Field Safety Notice Medtronic SenSight ™ Extension Tunneller Kit Product Recall (ICN 2133)
Important Customer Notice Field Safety Notice
Ref: 2023/2133
ICN Number: 2133
Alert:
- Medtronic has issued a Field Safety Notice recalling a range of Lot numbers following reports of the SenSight™ Extension Tunneller kit that contains dual carriers have been machined on one side only.
- As a result of this issue, the dual carrier cannot be used to pass two extensions simultaneously. The surgical procedure may be delayed obtaining another dual carrier or an additional tunnelling pass may be necessary to complete the implant of two extensions.
- This issue only affects the dual carrier; the remaining components in the kit are unaffected.
Products Affected:
- The product affected is available from NHS Supply Chain:
NPC | Product Description | Supplier Code / MPC | Route |
FCP313 | Deep Brain Stimulation Tunnelling Tool Extension Kit | B31030 | eDirect
|
- Please see Attachment A: Identifying Affected Products on Page 3 of the Field Safety Notice for details of the affected lot numbers.
Next Steps:
- Read and follow the full instructions in the Field Safety Notice and share with all users of the affected products.
- Cease use and quarantine the affected devices.

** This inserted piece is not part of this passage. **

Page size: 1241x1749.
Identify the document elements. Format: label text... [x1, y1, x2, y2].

- Complete and return the customer acknowledgement form, even if you have no stock, as soon as possible to: regulatoryuk-ire@medtronic.com Medtronic will facilitate the collection and/or replacement of devices.

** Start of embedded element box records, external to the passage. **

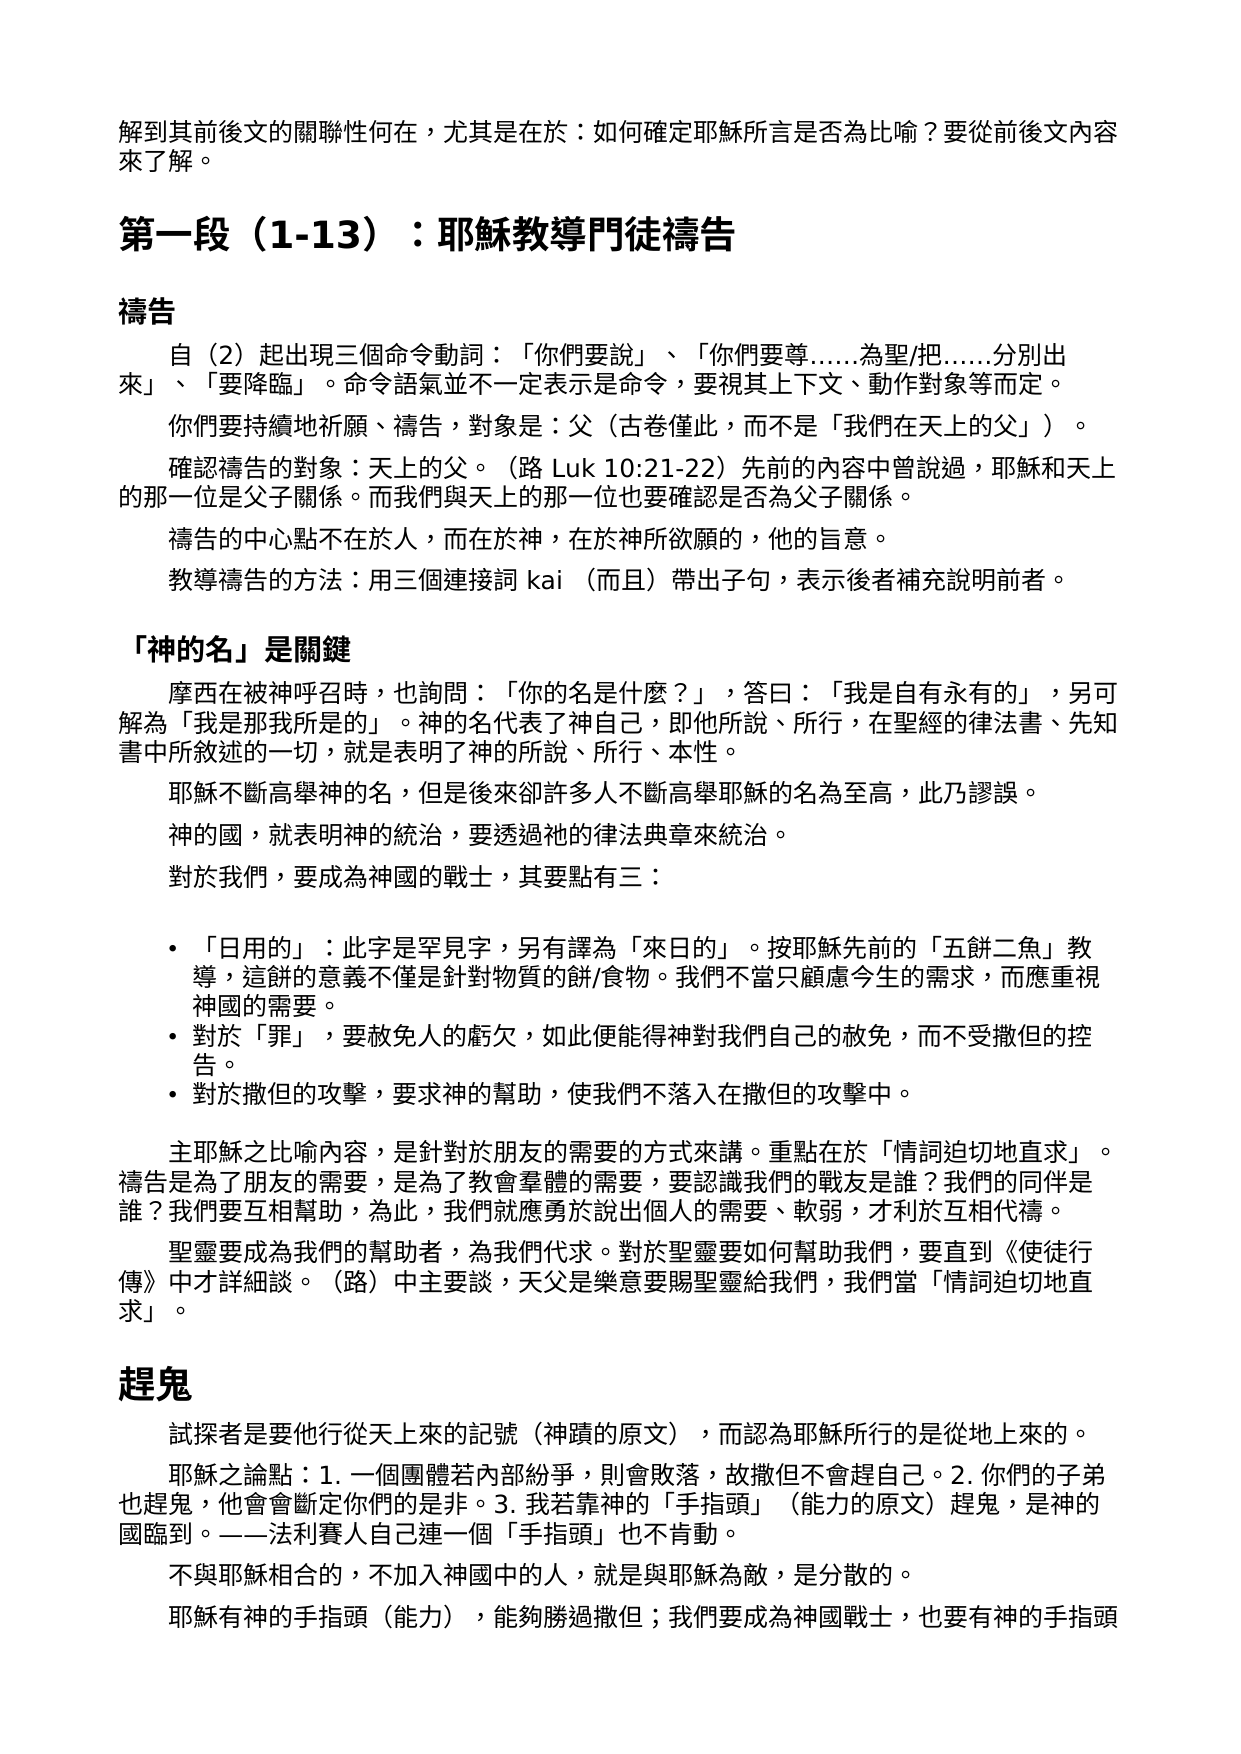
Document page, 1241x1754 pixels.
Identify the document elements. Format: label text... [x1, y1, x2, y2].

subtitle 禱告 [118, 295, 1122, 329]
text 耶穌不斷高舉神的名，但是後來卻許多人不斷高舉耶穌的名為至高，此乃謬誤。 [118, 780, 1122, 809]
text 你們要持續地祈願、禱告，對象是：父（古卷僅此，而不是「我們在天上的父」）。 [118, 412, 1122, 442]
text 耶穌之論點：1. 一個團體若內部紛爭，則會敗落，故撒但不會趕自己。2. 你們的子弟也趕鬼，他會會斷定你們的是非。3. 我若靠神的「手指頭」（能力的原文）趕鬼，是神的國臨到。——法利賽人自己連一個「手指頭」也不肯動。 [118, 1461, 1122, 1549]
text 教導禱告的方法：用三個連接詞 kai （而且）帶出子句，表示後者補充說明前者。 [118, 567, 1122, 596]
subtitle 趕鬼 [118, 1364, 1122, 1407]
text 不與耶穌相合的，不加入神國中的人，就是與耶穌為敵，是分散的。 [118, 1561, 1122, 1591]
text 主耶穌之比喻內容，是針對於朋友的需要的方式來講。重點在於「情詞迫切地直求」。禱告是為了朋友的需要，是為了教會羣體的需要，要認識我們的戰友是誰？我們的同伴是誰？我們要互相幫助，為此，我們就應勇於說出個人的需要、軟弱，才利於互相代禱。 [118, 1139, 1122, 1226]
text 確認禱告的對象：天上的父。（路 Luk 10:21-22）先前的內容中曾說過，耶穌和天上的那一位是父子關係。而我們與天上的那一位也要確認是否為父子關係。 [118, 454, 1122, 512]
text 禱告的中心點不在於人，而在於神，在於神所欲願的，他的旨意。 [118, 525, 1122, 554]
text 耶穌有神的手指頭（能力），能夠勝過撒但；我們要成為神國戰士，也要有神的手指頭 [118, 1603, 1122, 1632]
text 摩西在被神呼召時，也詢問：「你的名是什麼？」，答曰：「我是自有永有的」，另可解為「我是那我所是的」。神的名代表了神自己，即他所說、所行，在聖經的律法書、先知書中所敘述的一切，就是表明了神的所說、所行、本性。 [118, 680, 1122, 767]
list 對於撒但的攻擊，要求神的幫助，使我們不落入在撒但的攻擊中。 [177, 1080, 1122, 1109]
subtitle 「神的名」是關鍵 [118, 633, 1122, 667]
text 對於我們，要成為神國的戰士，其要點有三： [118, 863, 1122, 892]
list 對於「罪」，要赦免人的虧欠，如此便能得神對我們自己的赦免，而不受撒但的控告。 [177, 1022, 1122, 1080]
text 解到其前後文的關聯性何在，尤其是在於：如何確定耶穌所言是否為比喻？要從前後文內容來了解。 [118, 118, 1122, 176]
text 試探者是要他行從天上來的記號（神蹟的原文），而認為耶穌所行的是從地上來的。 [118, 1420, 1122, 1449]
text 聖靈要成為我們的幫助者，為我們代求。對於聖靈要如何幫助我們，要直到《使徒行傳》中才詳細談。（路）中主要談，天父是樂意要賜聖靈給我們，我們當「情詞迫切地直求」。 [118, 1239, 1122, 1326]
list 「日用的」：此字是罕見字，另有譯為「來日的」。按耶穌先前的「五餅二魚」教導，這餅的意義不僅是針對物質的餅/食物。我們不當只顧慮今生的需求，而應重視神國的需要。 [177, 934, 1122, 1022]
text 神的國，就表明神的統治，要透過祂的律法典章來統治。 [118, 821, 1122, 851]
text 自（2）起出現三個命令動詞：「你們要說」、「你們要尊……為聖/把……分別出來」、「要降臨」。命令語氣並不一定表示是命令，要視其上下文、動作對象等而定。 [118, 342, 1122, 400]
subtitle 第一段（1-13）：耶穌教導門徒禱告 [118, 214, 1122, 258]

- If you have any questions regarding this communication, please contact your Medtronic representative directly or via Tel No: 01923 212213
- Where potential alternatives are identified, Customers are requested to consult alternative options with their own clinical specialists /experts to ensure clinical suitability for your care delivery requirements
- Please be aware that in the event of a Field Safety Notice/Product Recall we may need to provide manufacturers, UK responsible persons and distributors with contact details of customers who have potentially received the affected stock. This is to help them to reconcile their stock and evidence to the regulators that all actions have been taken to ensure that the unused products have been removed from customers to prevent inadvertent use of faulty and potentially unsafe products.
If you have any further questions, please contact your local NHS Supply Chain Customer Service Advisor.